Do you remember how the prophet Ezekiel heard the people say, “Our bones are dried, and our hope is lost”? They looked at the wreckage of their life and pronounced the end. That was true, as far as it went, they were as dead as dry bones. But then came the word that changed everything: “Thus says the Lord God: Behold, O My people, I will open your graves.” Notice the tenderness in that, “O My people.” The sovereign Maker claims them in their very dust. Your father’s sense that he can no longer enjoy life is a kind of grave. But the Lord who has opened the grave of His own dear Son is able to roll away the stone from a heavy heart and call forth life where only decay seemed to reign. The restoration may not come in the exact shape you imagine, it rarely does, but it will come from the hand that never makes a mistake.
You want to know how to encourage him, what choices to urge, how to stand in the gap. All of that springs from love, and love is of God. But take care that you do not carry the weight of his deliverance as if you were the one who must break the chains. The Gospel is not a milder set of rules you must press upon him until he complies; it is good news for people who cannot fix themselves. That news is intended for lost and ruined cases. It comes to those who have no strength, no hope in themselves. Your father’s weakness is not an obstacle to grace, it is the very address to which mercy is mailed.

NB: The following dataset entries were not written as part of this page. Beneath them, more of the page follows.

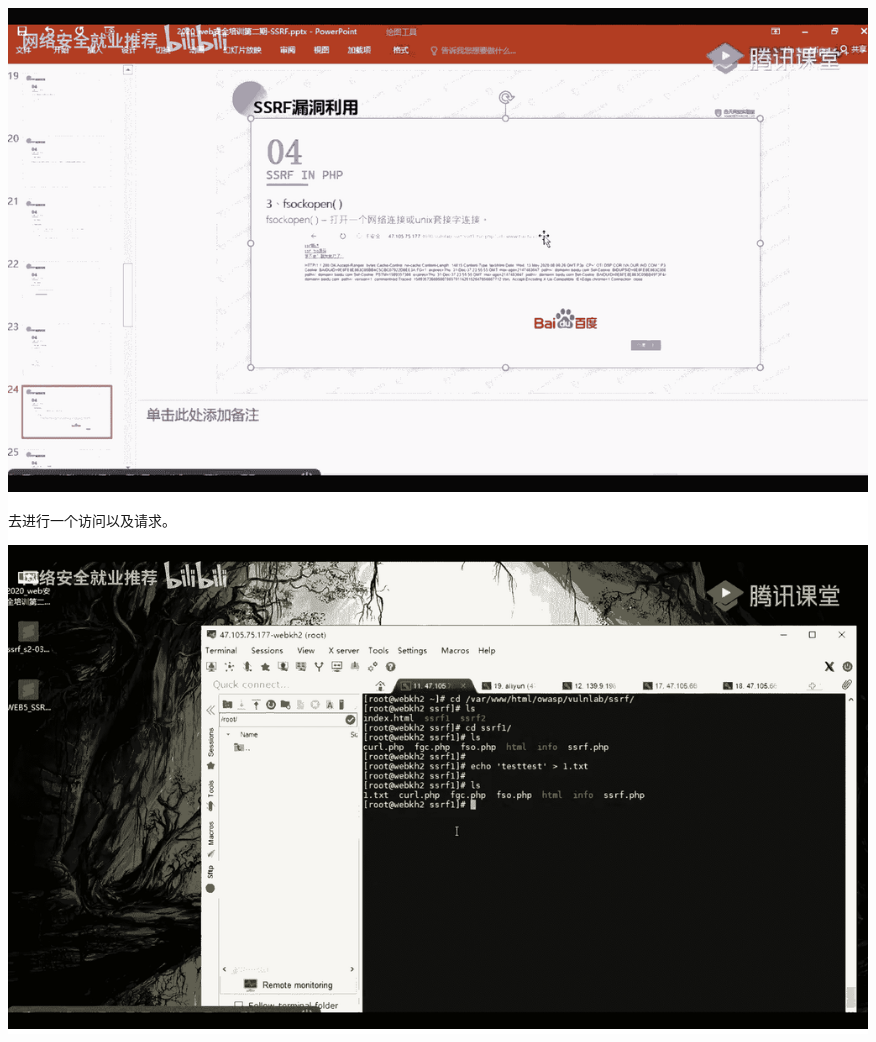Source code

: ![](img/77e0765b4691c75db3dabec028e17de8_85.png)

去进行一个访问以及请求。

![](img/77e0765b4691c75db3dabec028e17de8_87.png)
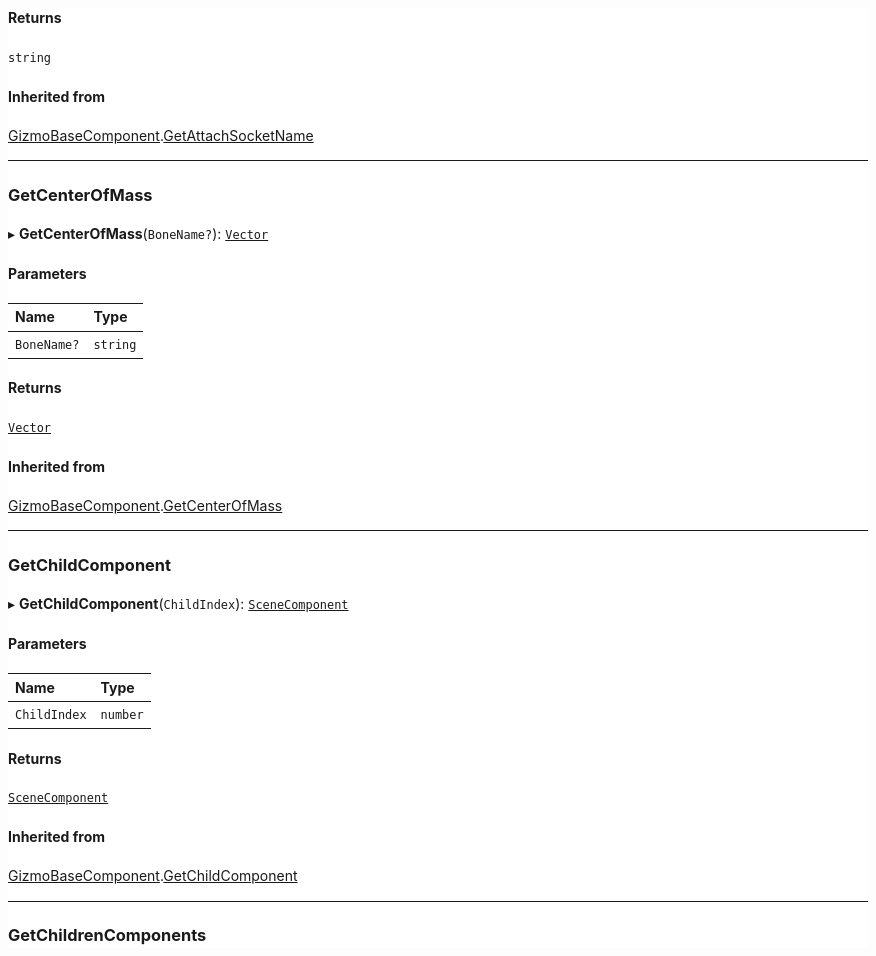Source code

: #### Returns

`string`

#### Inherited from

[GizmoBaseComponent](ue_ue.GizmoBaseComponent.md).[GetAttachSocketName](ue_ue.GizmoBaseComponent.md#getattachsocketname)

___

### GetCenterOfMass

▸ **GetCenterOfMass**(`BoneName?`): [`Vector`](ue_ue_s.Vector.md)

#### Parameters

| Name | Type |
| :------ | :------ |
| `BoneName?` | `string` |

#### Returns

[`Vector`](ue_ue_s.Vector.md)

#### Inherited from

[GizmoBaseComponent](ue_ue.GizmoBaseComponent.md).[GetCenterOfMass](ue_ue.GizmoBaseComponent.md#getcenterofmass)

___

### GetChildComponent

▸ **GetChildComponent**(`ChildIndex`): [`SceneComponent`](ue_ue.SceneComponent.md)

#### Parameters

| Name | Type |
| :------ | :------ |
| `ChildIndex` | `number` |

#### Returns

[`SceneComponent`](ue_ue.SceneComponent.md)

#### Inherited from

[GizmoBaseComponent](ue_ue.GizmoBaseComponent.md).[GetChildComponent](ue_ue.GizmoBaseComponent.md#getchildcomponent)

___

### GetChildrenComponents
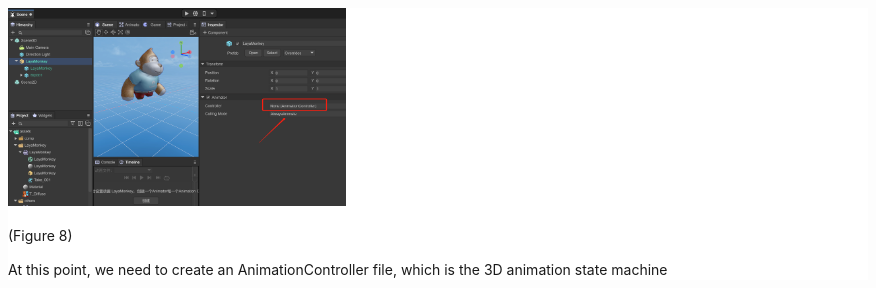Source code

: <img src="images/8.png" alt="image-20221109111912543" style="zoom:33%;" />

(Figure 8)

At this point, we need to create an AnimationController file, which is the 3D animation state machine

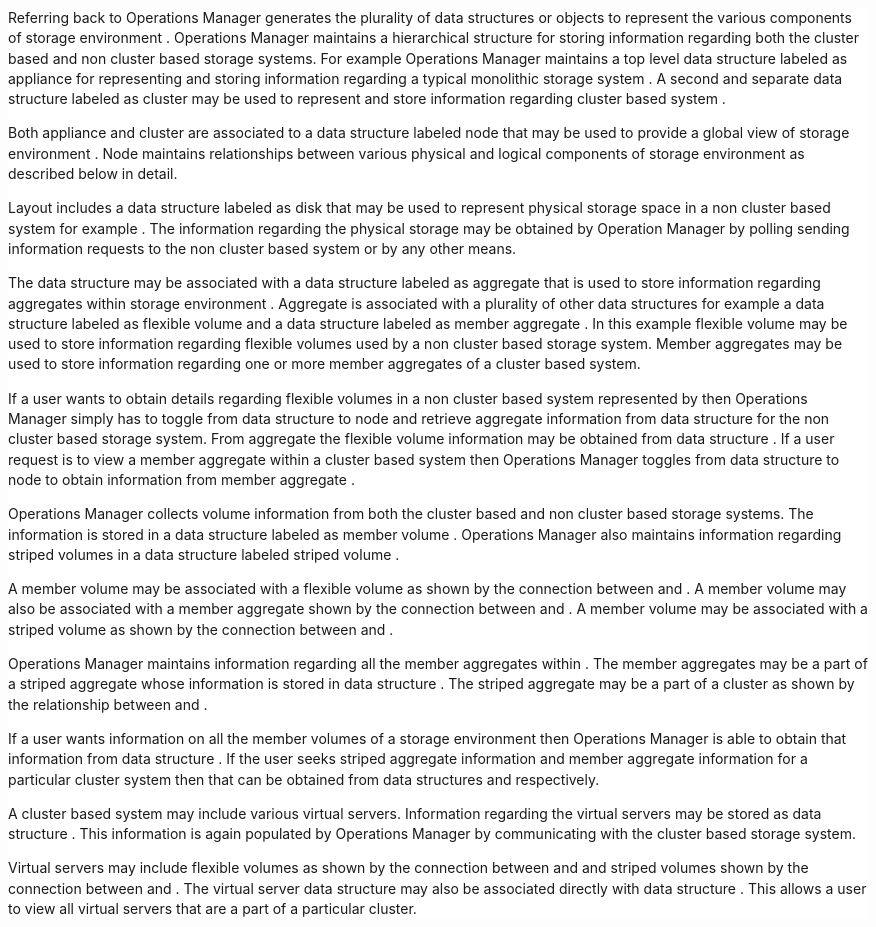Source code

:Referring back to Operations Manager generates the plurality of data structures or objects to represent the various components of storage environment . Operations Manager maintains a hierarchical structure for storing information regarding both the cluster based and non cluster based storage systems. For example Operations Manager maintains a top level data structure labeled as appliance for representing and storing information regarding a typical monolithic storage system . A second and separate data structure labeled as cluster may be used to represent and store information regarding cluster based system .

Both appliance and cluster are associated to a data structure labeled node that may be used to provide a global view of storage environment . Node maintains relationships between various physical and logical components of storage environment as described below in detail.

Layout includes a data structure labeled as disk that may be used to represent physical storage space in a non cluster based system for example . The information regarding the physical storage may be obtained by Operation Manager by polling sending information requests to the non cluster based system or by any other means.

The data structure may be associated with a data structure labeled as aggregate that is used to store information regarding aggregates within storage environment . Aggregate is associated with a plurality of other data structures for example a data structure labeled as flexible volume and a data structure labeled as member aggregate . In this example flexible volume may be used to store information regarding flexible volumes used by a non cluster based storage system. Member aggregates may be used to store information regarding one or more member aggregates of a cluster based system.

If a user wants to obtain details regarding flexible volumes in a non cluster based system represented by then Operations Manager simply has to toggle from data structure to node and retrieve aggregate information from data structure for the non cluster based storage system. From aggregate the flexible volume information may be obtained from data structure . If a user request is to view a member aggregate within a cluster based system then Operations Manager toggles from data structure to node to obtain information from member aggregate .

Operations Manager collects volume information from both the cluster based and non cluster based storage systems. The information is stored in a data structure labeled as member volume . Operations Manager also maintains information regarding striped volumes in a data structure labeled striped volume .

A member volume may be associated with a flexible volume as shown by the connection between and . A member volume may also be associated with a member aggregate shown by the connection between and . A member volume may be associated with a striped volume as shown by the connection between and .

Operations Manager maintains information regarding all the member aggregates within . The member aggregates may be a part of a striped aggregate whose information is stored in data structure . The striped aggregate may be a part of a cluster as shown by the relationship between and .

If a user wants information on all the member volumes of a storage environment then Operations Manager is able to obtain that information from data structure . If the user seeks striped aggregate information and member aggregate information for a particular cluster system then that can be obtained from data structures and respectively.

A cluster based system may include various virtual servers. Information regarding the virtual servers may be stored as data structure . This information is again populated by Operations Manager by communicating with the cluster based storage system.

Virtual servers may include flexible volumes as shown by the connection between and and striped volumes shown by the connection between and . The virtual server data structure may also be associated directly with data structure . This allows a user to view all virtual servers that are a part of a particular cluster.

The black-edged envelope of his present trials may yet contain a love letter from the Father.
Pray for him, yes, and more than that, trust Christ for him when his own faith seems dim. The sweetest miracle is not always the mending of the body, but the renewing of the heart. A new heart, given from above, can make a man content in Christ even if the pool never receives him again. A right spirit within him can turn his sleepless hours into a quiet chamber where he hears, not the pounding of an anxious pulse, but the whisper of the Good Shepherd who watches over His flock at midnight. The peace that surpasses understanding does not come from a report that says “all is well”; it comes from knowing the Person who holds all things in His hand, and who walks upon the waves as easily as upon the shore.

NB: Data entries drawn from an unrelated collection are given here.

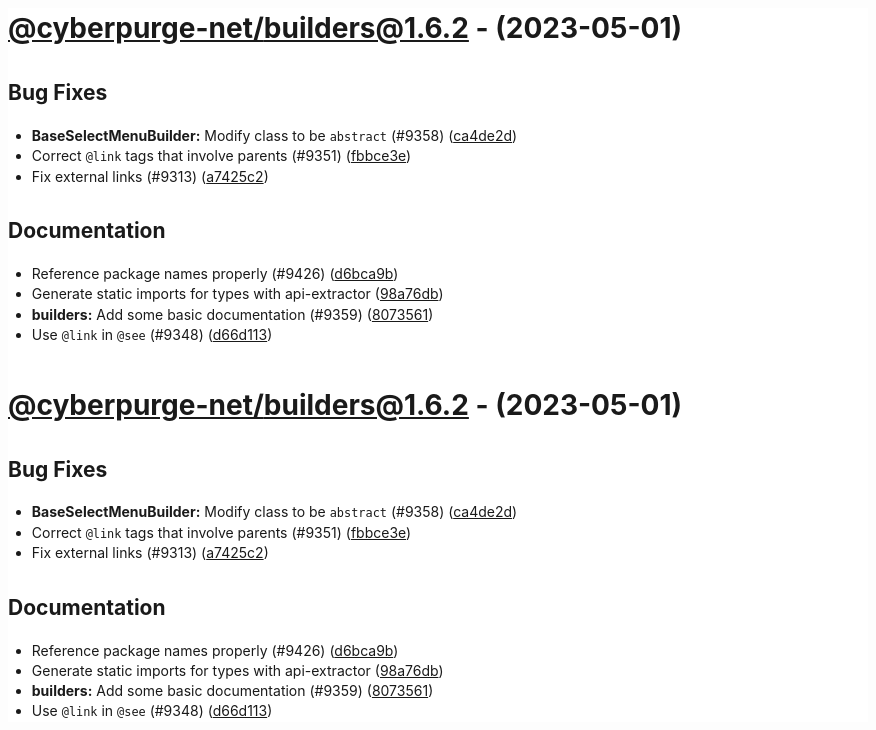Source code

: # [@cyberpurge-net/builders@1.6.2](https://github.com/cyberpurge-net/discord.js/compare/@cyberpurge-net/builders@1.6.1...@cyberpurge-net/builders@1.6.2) - (2023-05-01)

## Bug Fixes

- **BaseSelectMenuBuilder:** Modify class to be `abstract` (#9358) ([ca4de2d](https://github.com/cyberpurge-net/discord.js/commit/ca4de2d9c6bc204e85d1b7eae7eabd23dbeb4475))
- Correct `@link` tags that involve parents (#9351) ([fbbce3e](https://github.com/cyberpurge-net/discord.js/commit/fbbce3eb4ba20bc0c4806ca2259d1f86001594be))
- Fix external links (#9313) ([a7425c2](https://github.com/cyberpurge-net/discord.js/commit/a7425c29c4f23f1b31f4c6a463107ca9eb7fd7e2))

## Documentation

- Reference package names properly (#9426) ([d6bca9b](https://github.com/cyberpurge-net/discord.js/commit/d6bca9bb4d976dc069a5039250db7d5b3e9142ef))
- Generate static imports for types with api-extractor ([98a76db](https://github.com/cyberpurge-net/discord.js/commit/98a76db482879f79d6bb2fb2e5fc65ac2c34e2d9))
- **builders:** Add some basic documentation (#9359) ([8073561](https://github.com/cyberpurge-net/discord.js/commit/8073561824f911d1a18d0b4f1de39f452bc69fa9))
- Use `@link` in `@see` (#9348) ([d66d113](https://github.com/cyberpurge-net/discord.js/commit/d66d1133331b81563588db4500c63a18c3c3dfae))

# [@cyberpurge-net/builders@1.6.2](https://github.com/cyberpurge-net/discord.js/compare/@cyberpurge-net/builders@1.6.1...@cyberpurge-net/builders@1.6.2) - (2023-05-01)

## Bug Fixes

- **BaseSelectMenuBuilder:** Modify class to be `abstract` (#9358) ([ca4de2d](https://github.com/cyberpurge-net/discord.js/commit/ca4de2d9c6bc204e85d1b7eae7eabd23dbeb4475))
- Correct `@link` tags that involve parents (#9351) ([fbbce3e](https://github.com/cyberpurge-net/discord.js/commit/fbbce3eb4ba20bc0c4806ca2259d1f86001594be))
- Fix external links (#9313) ([a7425c2](https://github.com/cyberpurge-net/discord.js/commit/a7425c29c4f23f1b31f4c6a463107ca9eb7fd7e2))

## Documentation

- Reference package names properly (#9426) ([d6bca9b](https://github.com/cyberpurge-net/discord.js/commit/d6bca9bb4d976dc069a5039250db7d5b3e9142ef))
- Generate static imports for types with api-extractor ([98a76db](https://github.com/cyberpurge-net/discord.js/commit/98a76db482879f79d6bb2fb2e5fc65ac2c34e2d9))
- **builders:** Add some basic documentation (#9359) ([8073561](https://github.com/cyberpurge-net/discord.js/commit/8073561824f911d1a18d0b4f1de39f452bc69fa9))
- Use `@link` in `@see` (#9348) ([d66d113](https://github.com/cyberpurge-net/discord.js/commit/d66d1133331b81563588db4500c63a18c3c3dfae))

As for you, dear child, do not let your soul be divided between hope and despair. A heart divided is a heart that stumbles. Set your whole weight upon the Lord Jesus. He is the Savior who knows what it is to watch a beloved one suffer; He has worn our flesh, and His heart was pierced for our griefs. Entrust your father into those scarred hands. And when you sit beside him, speak less of what he must do and more of what the Lord has done. The Spirit who fell at Pentecost and pricked three thousand hearts into life still has power to reach a man who feels nothing but his own helplessness. He can open a heart that seems shut, and give eyes to see hope when all appears darkness.
Let us pray.
Lord Jesus, You who are the Resurrection and the Life, look upon this dear father in his trouble. You know the flutter in his chest, the weight he carries, the tiredness that will not lift. Speak peace to his heart in the watches of the night, and give him rest such as the world cannot give. Renew his inner man, and do for him above what any diet or exercise could ever accomplish. Let him not measure his joy by what his body can do, but by the eternal love that will never let him go. And for this faithful child who loves him so deeply, unburden the soul that carries such heavy care. Grant wisdom in small daily things, a word of hope, a gentle patience, a steady trust that You are at work even in the shadows. Bind up both their hearts, we pray, until they enter together into the fullness of Your presence, where there is no more sorrow nor sighing, and where eternal pleasures are at Your right hand. Amen.